◆ Passage shown
########################################
It is one of the most intuitive economic claims in politics, which is part of why it travels so well. Speaking to Turning Point USA, Vice President JD Vance made the familiar version: "a lot of those immigrants are actually undercutting the wages of American workers." [1] The intuition is that more workers must mean lower pay. Economists have spent decades measuring whether that actually happens to native-born workers, and the blanket version does not hold up.
What the consensus actually found
The most authoritative review is the National Academies of Sciences, Engineering, and Medicine's 2017 report, which pulled together the research on immigration and the labor market. Its conclusion: measured over a period of more than ten years, the impact of immigration on the wages of native-born workers overall is very small. [2] It found little evidence that immigration meaningfully lowers the overall employment of native-born workers, and noted that what negative wage pressure exists falls mainly on two groups, prior immigrants and native-born workers without a high school diploma, not American workers as a whole. [2]
The newer study goes further
A 2024 study from the National Bureau of Economic Research, by Alessandro Caiumi and Giovanni Peri, did not just find a small effect. It found a positive one where the worry is loudest. Because immigrants and native workers tend to do complementary jobs rather than identical ones, immigration raised the wages of less-educated native-born workers by between 1.7 and 2.6 percent, with no significant effect on college-educated natives. [3] Complements, not substitutes: the newcomers expanded the work to be done rather than simply competing for a fixed pile of it.
Data
| Low estimate | 1.7% |
|---|---|
| High estimate | 2.6% |
Where the claim has a grain
The honest exception is narrow. Vance was speaking partly about H-1B visas, and in specific high-skill occupations there are real cases of employers using a visa program to hold down pay. That is a legitimate, targeted concern about how one program is run. It is a different statement from the sweeping one that immigrants are undercutting the wages of American workers generally, which is the claim the research contradicts.
THE BOTTOM LINE
- "Undercutting the wages of American workers": Mostly False [1]
- National Academies: the effect on native wages overall is "very small" [2]
- Peri 2024: immigration raised less-educated native wages 1.7 to 2.6 percent; complements, not substitutes [3]
The fear that another worker's gain must be your loss is old and powerful, and it is not what the labor market shows. The bodies that actually measure this, from the National Academies to peer-reviewed economists, keep landing in the same place: for American workers overall, the wage effect of immigration is somewhere between negligible and slightly positive.
########################################
◆ Recorded data
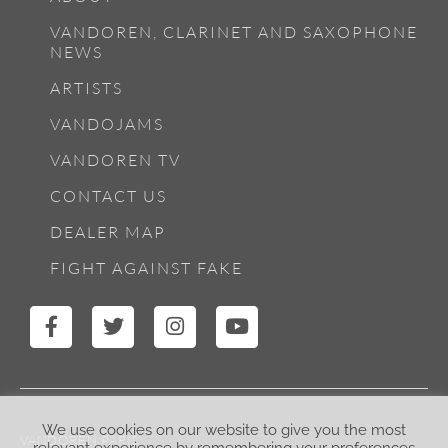
VANDOREN, CLARINET AND SAXOPHONE
NEWS
ARTISTS
VANDOJAMS
VANDOREN TV
CONTACT US
DEALER MAP
FIGHT AGAINST FAKE
We use cookies on our website to give you the most
VANDOREN PARIS
relevant experience by remembering your preferences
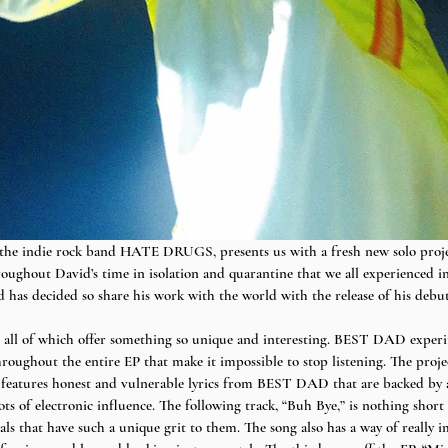
 the indie rock band HATE DRUGS, presents us with a fresh new solo pro
ghout David’s time in isolation and quarantine that we all experienced in
d has decided so share his work with the world with the release of his de
s, all of which offer something so unique and interesting. BEST DAD exper
roughout the entire EP that make it impossible to stop listening. The projec
 features honest and vulnerable lyrics from BEST DAD that are backed by a c
lots of electronic influence. The following track, “Buh Bye,” is nothing short
s that have such a unique grit to them. The song also has a way of really i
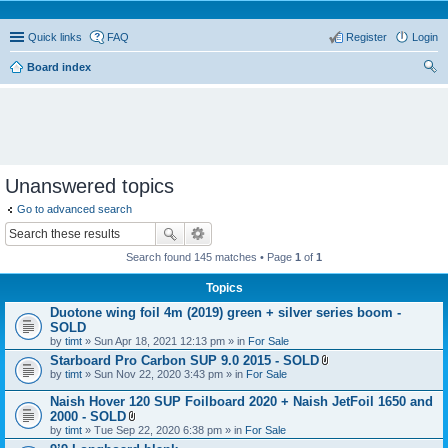
Quick links
FAQ
Register
Login
Board index
ear
ch
Unanswered topics
Go to advanced search
Search found 145 matches • Page
1
of
1
Topics
Duotone wing foil 4m (2019) green + silver series boom -
SOLD
by
timt
» Sun Apr 18, 2021 12:13 pm » in
For Sale
Starboard Pro Carbon SUP 9.0 2015 - SOLD
A
by
timt
» Sun Nov 22, 2020 3:43 pm » in
For Sale
t
t
Naish Hover 120 SUP Foilboard 2020 + Naish JetFoil 1650 and
a
2000 - SOLD
c
A
by
timt
» Tue Sep 22, 2020 6:38 pm » in
For Sale
h
t
m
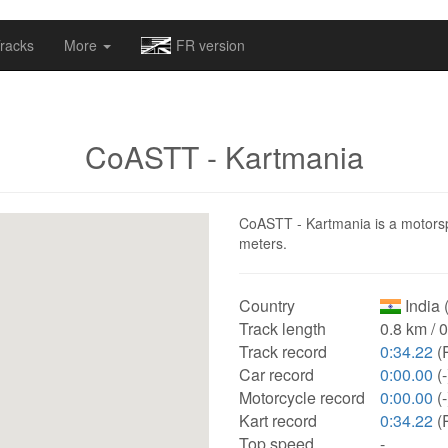
omapv/laptrophy/www/index-futur.php
on line
13
racks
More
FR version
CoASTT - Kartmania
CoASTT - Kartmania is a motorspor
meters.
Country
India 
Track length
0.8 km / 
Track record
0:34.22
(
Car record
0:00.00
(-
Motorcycle record
0:00.00
(-
Kart record
0:34.22
(
Top speed
-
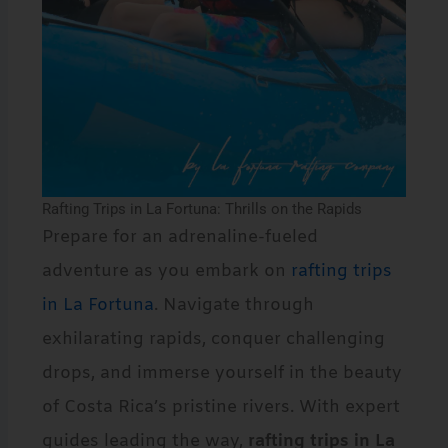
Rafting Trips in La Fortuna: Thrills on the Rapids
Prepare for an adrenaline-fueled
adventure as you embark on
rafting trips
in La Fortuna
. Navigate through
exhilarating rapids, conquer challenging
drops, and immerse yourself in the beauty
of Costa Rica’s pristine rivers. With expert
guides leading the way,
rafting trips in La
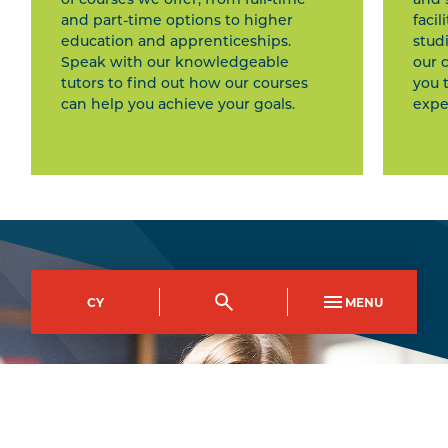
and part-time options to higher
facil
education and apprenticeships.
stud
Speak with our knowledgeable
our 
tutors to find out how our courses
you 
can help you achieve your goals.
expe
CY
MENU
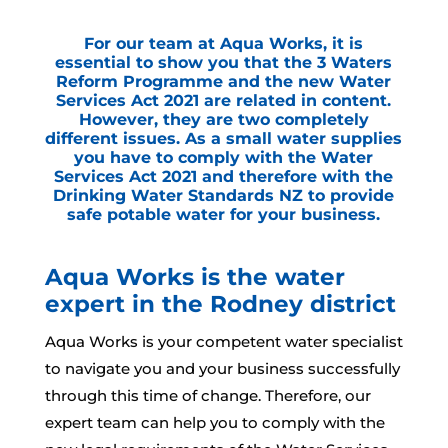
For our team at Aqua Works, it is
essential to show you that the 3 Waters
Reform Programme and the new Water
Services Act 2021 are related in content.
However, they are two completely
different issues. As a small water supplies
you have to comply with the Water
Services Act 2021 and therefore with the
Drinking Water Standards NZ to provide
safe potable water for your business.
Aqua Works is the water
expert in the Rodney district
Aqua Works is your competent water specialist
to navigate you and your business successfully
through this time of change. Therefore, our
expert team can help you to comply with the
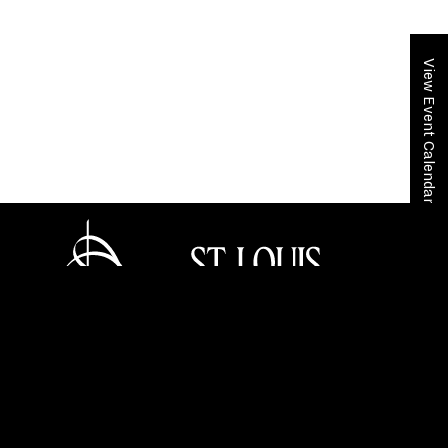
View Event Calendar
Home
Get Tickets
Event Calendar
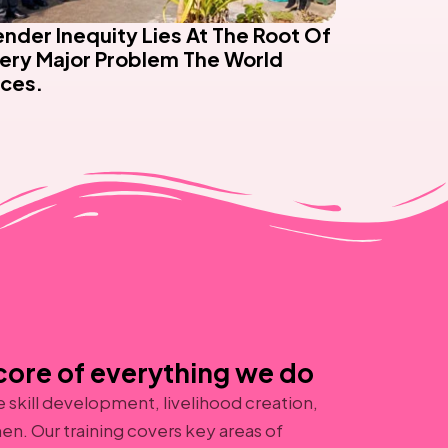
nder Inequity Lies At The Root Of
ery Major Problem The World
ces.
ore of everything we do
skill development, livelihood creation,
en. Our training covers key areas of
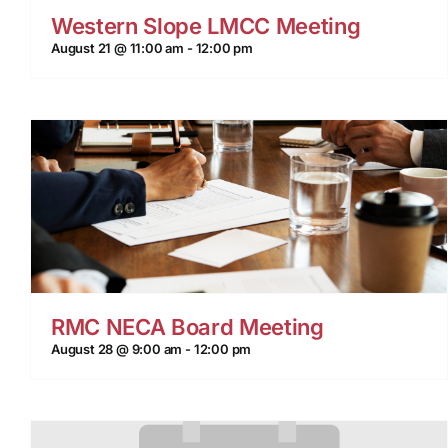
Western Slope LMCC Meeting
August 21 @ 11:00 am
-
12:00 pm
RMC NECA Board Meeting
August 28 @ 9:00 am
-
12:00 pm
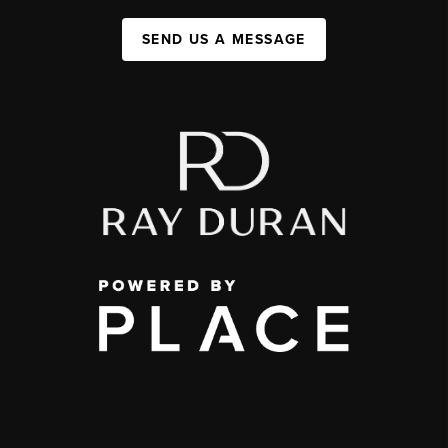
SEND US A MESSAGE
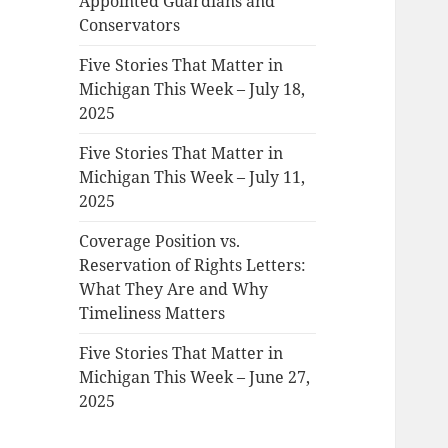
Appointed Guardians and
Conservators
Five Stories That Matter in
Michigan This Week – July 18,
2025
Five Stories That Matter in
Michigan This Week – July 11,
2025
Coverage Position vs.
Reservation of Rights Letters:
What They Are and Why
Timeliness Matters
Five Stories That Matter in
Michigan This Week – June 27,
2025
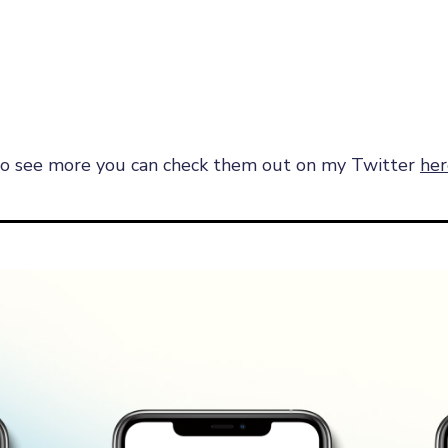
e to see more you can check them out on my Twitter
her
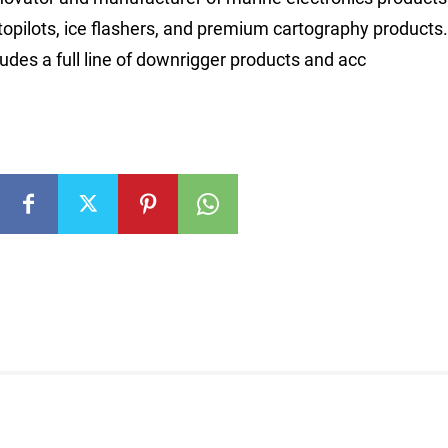
autopilots, ice flashers, and premium cartography product
cludes a full line of downrigger products and acc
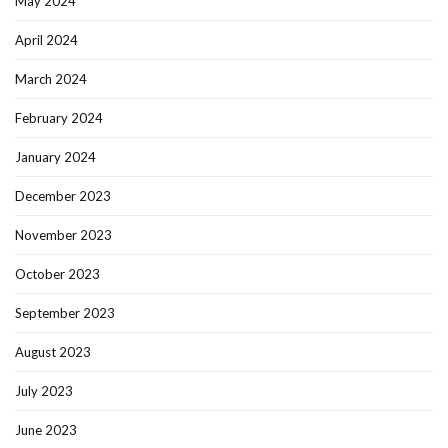
May 2024
April 2024
March 2024
February 2024
January 2024
December 2023
November 2023
October 2023
September 2023
August 2023
July 2023
June 2023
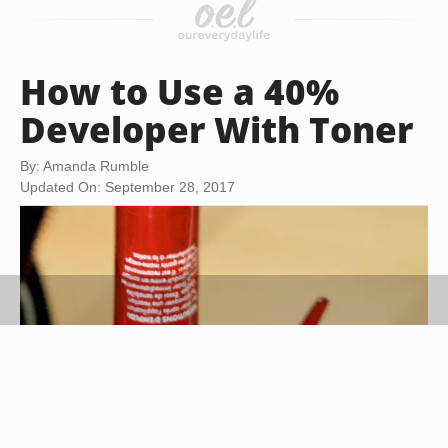
How to Use a 40%
Developer With Toner
By: Amanda Rumble
Updated On: September 28, 2017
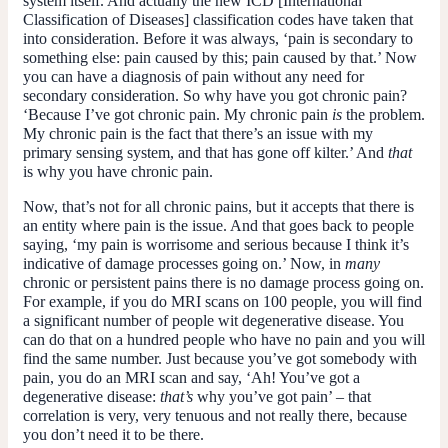
system itself. And actually the new ICD [International
Classification of Diseases] classification codes have taken that
into consideration. Before it was always, ‘pain is secondary to
something else: pain caused by this; pain caused by that.’ Now
you can have a diagnosis of pain without any need for
secondary consideration. So why have you got chronic pain?
‘Because I’ve got chronic pain. My chronic pain
is
the problem.
My chronic pain is the fact that there’s an issue with my
primary sensing system, and that has gone off kilter.’ And
that
is why you have chronic pain.
Now, that’s not for all chronic pains, but it accepts that there is
an entity where pain is the issue. And that goes back to people
saying, ‘my pain is worrisome and serious because I think it’s
indicative of damage processes going on.’ Now, in
many
chronic or persistent pains there is no damage process going on.
For example, if you do MRI scans on 100 people, you will find
a significant number of people wit degenerative disease. You
can do that on a hundred people who have no pain and you will
find the same number. Just because you’ve got somebody with
pain, you do an MRI scan and say, ‘Ah! You’ve got a
degenerative disease:
that’s
why you’ve got pain’ – that
correlation is very, very tenuous and not really there, because
you don’t need it to be there.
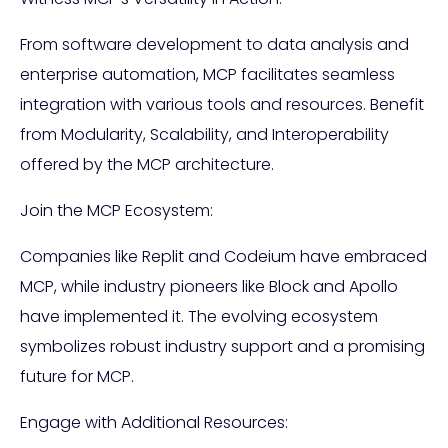
From software development to data analysis and
enterprise automation, MCP facilitates seamless
integration with various tools and resources. Benefit
from Modularity, Scalability, and Interoperability
offered by the MCP architecture.
Join the MCP Ecosystem:
Companies like Replit and Codeium have embraced
MCP, while industry pioneers like Block and Apollo
have implemented it. The evolving ecosystem
symbolizes robust industry support and a promising
future for MCP.
Engage with Additional Resources:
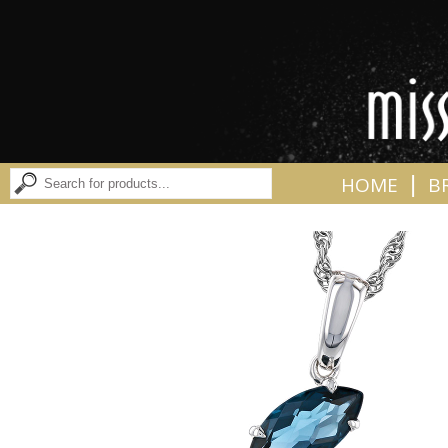
|
HOME
B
########################################
List every person named in the article on immigration and wages.

JD Vance, Alessandro Caiumi, Giovanni Peri